These rules are weird, but maybe my secondary school was weirdly lax.

l left 10 years ago, so maybe that has something to do with it too. We had no uniform, as long as you wore nothing offensive it wasn’t an issue. No hoods up in class. They freely handed out pencils rulers and calculators (the big fancy Texas instrument ones too). I got a variety of detentions, usually pe, I would never show up and nothing ever came of it. Senior management were honestly not bad people, one would shout if you were doing something stupid, but you could have a good conversation with them.

I once made a teacher cry, not intentionally, but I’m autistic and a cheeky little shit sometimes and rather sarcastic. But nothing that would have made any other teacher cry. I didn’t say anything vicious, but was very literal. She was a freshly qualified teacher, change of career. She ran out into the corridor and one of the senior management was there, he took me down to his office, I explained what happened. He was truly baffled and let me go. never saw her again, it also turned out another class had made her cry too. Strange.

my school were very reasonable in hindsight. Many teachers not so much, senior management were very reasonable.

I was that autistic pda child that would refuse to leave the classroom or change seat. I’d have an argument with them for 15 minutes, instead of going out the classroom for two minutes. Never particularly got in trouble though, from higher up.

I fucking hated school. But looking back I can see why the teachers hated me tbh. I did very little in class apart from be disruptive (because I couldn’t cope with school) but still got good marks apart maths, English and physics.

## [DATA EXCERPTS]
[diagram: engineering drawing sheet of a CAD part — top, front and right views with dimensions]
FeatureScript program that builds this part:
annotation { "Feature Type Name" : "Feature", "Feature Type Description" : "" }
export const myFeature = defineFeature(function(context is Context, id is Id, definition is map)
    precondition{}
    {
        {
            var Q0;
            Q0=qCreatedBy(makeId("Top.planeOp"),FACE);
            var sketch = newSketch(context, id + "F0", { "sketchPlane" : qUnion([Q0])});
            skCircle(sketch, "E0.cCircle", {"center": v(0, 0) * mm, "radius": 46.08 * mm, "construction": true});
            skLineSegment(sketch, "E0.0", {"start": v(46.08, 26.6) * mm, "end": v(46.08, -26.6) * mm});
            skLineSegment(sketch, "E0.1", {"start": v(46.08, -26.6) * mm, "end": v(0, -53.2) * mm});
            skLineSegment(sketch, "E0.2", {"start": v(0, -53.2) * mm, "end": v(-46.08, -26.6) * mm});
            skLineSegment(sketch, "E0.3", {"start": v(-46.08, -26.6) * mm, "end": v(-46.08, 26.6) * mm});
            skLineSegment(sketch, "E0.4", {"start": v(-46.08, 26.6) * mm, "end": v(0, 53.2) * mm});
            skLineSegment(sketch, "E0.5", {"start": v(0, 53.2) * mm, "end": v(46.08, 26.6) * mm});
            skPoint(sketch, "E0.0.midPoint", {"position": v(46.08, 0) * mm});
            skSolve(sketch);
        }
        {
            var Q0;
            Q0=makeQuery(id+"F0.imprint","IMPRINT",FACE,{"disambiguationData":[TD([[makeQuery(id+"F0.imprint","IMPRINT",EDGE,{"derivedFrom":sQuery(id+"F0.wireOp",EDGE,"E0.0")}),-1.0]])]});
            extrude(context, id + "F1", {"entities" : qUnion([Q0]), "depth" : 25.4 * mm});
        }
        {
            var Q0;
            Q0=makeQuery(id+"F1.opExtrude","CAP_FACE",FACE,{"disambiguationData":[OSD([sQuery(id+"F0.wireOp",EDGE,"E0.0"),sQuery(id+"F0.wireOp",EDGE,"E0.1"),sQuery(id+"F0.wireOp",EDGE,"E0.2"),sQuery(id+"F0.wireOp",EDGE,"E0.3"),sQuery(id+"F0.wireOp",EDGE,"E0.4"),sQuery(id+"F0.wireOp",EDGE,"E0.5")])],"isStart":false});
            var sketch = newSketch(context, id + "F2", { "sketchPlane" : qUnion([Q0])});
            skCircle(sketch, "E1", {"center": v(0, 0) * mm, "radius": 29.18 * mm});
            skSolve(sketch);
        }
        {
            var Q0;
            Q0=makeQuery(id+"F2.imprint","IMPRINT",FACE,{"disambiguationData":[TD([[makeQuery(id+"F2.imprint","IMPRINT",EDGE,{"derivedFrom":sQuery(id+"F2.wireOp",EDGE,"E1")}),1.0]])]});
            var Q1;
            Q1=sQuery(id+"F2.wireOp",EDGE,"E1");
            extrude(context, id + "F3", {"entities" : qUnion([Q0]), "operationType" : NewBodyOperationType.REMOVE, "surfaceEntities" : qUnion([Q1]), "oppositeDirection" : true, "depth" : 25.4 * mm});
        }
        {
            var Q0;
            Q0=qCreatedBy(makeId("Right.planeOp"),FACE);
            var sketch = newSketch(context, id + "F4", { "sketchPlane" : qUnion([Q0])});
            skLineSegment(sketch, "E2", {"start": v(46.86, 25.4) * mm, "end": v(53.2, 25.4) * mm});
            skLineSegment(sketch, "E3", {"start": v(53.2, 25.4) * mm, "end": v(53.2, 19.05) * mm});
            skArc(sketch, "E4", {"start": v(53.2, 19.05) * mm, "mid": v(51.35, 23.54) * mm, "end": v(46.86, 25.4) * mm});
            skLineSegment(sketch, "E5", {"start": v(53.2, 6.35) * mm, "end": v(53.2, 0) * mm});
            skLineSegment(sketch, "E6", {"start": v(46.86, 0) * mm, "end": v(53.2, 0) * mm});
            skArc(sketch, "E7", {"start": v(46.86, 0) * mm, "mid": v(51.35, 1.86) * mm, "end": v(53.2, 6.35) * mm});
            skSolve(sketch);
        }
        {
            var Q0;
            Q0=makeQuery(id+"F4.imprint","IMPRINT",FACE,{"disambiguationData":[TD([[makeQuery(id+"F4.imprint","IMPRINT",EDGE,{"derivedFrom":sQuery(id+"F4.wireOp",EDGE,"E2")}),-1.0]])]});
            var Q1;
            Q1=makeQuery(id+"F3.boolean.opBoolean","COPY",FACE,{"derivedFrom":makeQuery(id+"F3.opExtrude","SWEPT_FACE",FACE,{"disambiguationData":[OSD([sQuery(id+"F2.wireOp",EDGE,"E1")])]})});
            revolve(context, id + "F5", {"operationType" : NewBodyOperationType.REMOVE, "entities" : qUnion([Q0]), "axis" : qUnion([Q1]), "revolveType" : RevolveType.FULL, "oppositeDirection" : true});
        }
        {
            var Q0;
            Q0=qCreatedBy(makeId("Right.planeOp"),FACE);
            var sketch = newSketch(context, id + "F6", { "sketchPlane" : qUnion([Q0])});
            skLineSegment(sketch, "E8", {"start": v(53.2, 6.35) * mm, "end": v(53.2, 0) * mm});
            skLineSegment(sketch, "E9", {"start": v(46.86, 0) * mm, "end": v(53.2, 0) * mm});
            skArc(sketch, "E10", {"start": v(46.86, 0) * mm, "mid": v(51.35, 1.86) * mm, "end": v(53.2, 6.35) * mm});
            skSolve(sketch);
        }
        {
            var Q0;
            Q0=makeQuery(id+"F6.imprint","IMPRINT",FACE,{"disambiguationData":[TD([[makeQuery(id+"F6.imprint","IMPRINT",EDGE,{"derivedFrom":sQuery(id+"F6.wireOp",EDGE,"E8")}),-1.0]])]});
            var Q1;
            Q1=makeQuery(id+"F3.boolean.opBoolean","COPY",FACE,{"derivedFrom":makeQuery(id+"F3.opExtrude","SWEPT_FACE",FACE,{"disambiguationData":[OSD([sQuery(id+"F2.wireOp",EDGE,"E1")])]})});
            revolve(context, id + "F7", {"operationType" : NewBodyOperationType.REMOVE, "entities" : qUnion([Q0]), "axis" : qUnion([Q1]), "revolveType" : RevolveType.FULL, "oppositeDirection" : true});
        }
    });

## [PROBLEM DETAILS]
Pick up the secondary school account after its last sentence and continue it. The rows have no connection to the secondary school account.

## [RESULT]
some of the rules they have now, with isolation, (mainly English schools on documentaries I’ve seen), I would not have coped with.

I don’t understand uniform rules, seems a waste of time. The school got a uniform the year after I left. There was vote as well so I don’t think it was minded.

since I left the school has gone downhill, the new headteacher is no where near as good apparently.

mathanxiety · 08/01/2024 15:54

GnomeDePlume · 08/01/2024 10:49

You can have zero tolerance but fewer rules.

A simple, inexpensive, readily available, practical school uniform. No blazers, no rules about sock colours, trainers permitted.

Zero tolerance of bullying and disruptive behaviour.

As everyone who deals with teenagers says: pick your battles.

Once a school goes down a path of increasingly restrictive rules it is creating a situation where every interaction between the students and staff has the potential to be a battle.

In the short term the school wins but in the long term it loses.

The voice of reason.

I'd go one further and eliminate uniform altogether.

Theoware · 08/01/2024 15:57

Verbena17 · 08/01/2024 12:43

You sound like a teacher 🤔.
How ridiculous- even if some people blow their noise noisily who cares?!
Are you going to measure the decibels of somebody’s cough?

This is what I mean! Petty through and through. Poor blooming kids!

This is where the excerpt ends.